## Task
A verbatim repeat of the lines below is required, with the pictures removed.

Saved data entries:
----
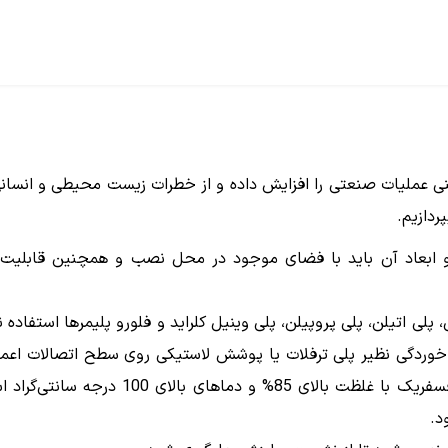
منی عملیات صنعتی را افزایش داده و از خطرات زیست محیطی و انسان
ردازیم.
 ابعاد آن باید با فضای موجود در محل نصب و همچنین قابلیت
عبیه اتصالات میتوان از استیل 316 و 317، نیکل، پلی اتیلن، پلی پروپیلن، پلی وینیل کلراید و فلورو پلیمرها 
خوردگی نظیر پلی ترفلات یا پوشش لاستیکی روی سطح اتصالات اعمال
تماس مستقیم با اسید جلوگیری شود. همچنین اگر اسید فسفریک با غلظت بالا
د.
----
## Response to the task
منی عملیات صنعتی را افزایش داده و از خطرات زیست محیطی و انسان
ردازیم.
 ابعاد آن باید با فضای موجود در محل نصب و همچنین قابلیت
عبیه اتصالات میتوان از استیل 316 و 317، نیکل، پلی اتیلن، پلی پروپیلن، پلی وینیل کلراید و فلورو پلیمرها 
خوردگی نظیر پلی ترفلات یا پوشش لاستیکی روی سطح اتصالات اعمال
تماس مستقیم با اسید جلوگیری شود. همچنین اگر اسید فسفریک با غلظت بالا
د.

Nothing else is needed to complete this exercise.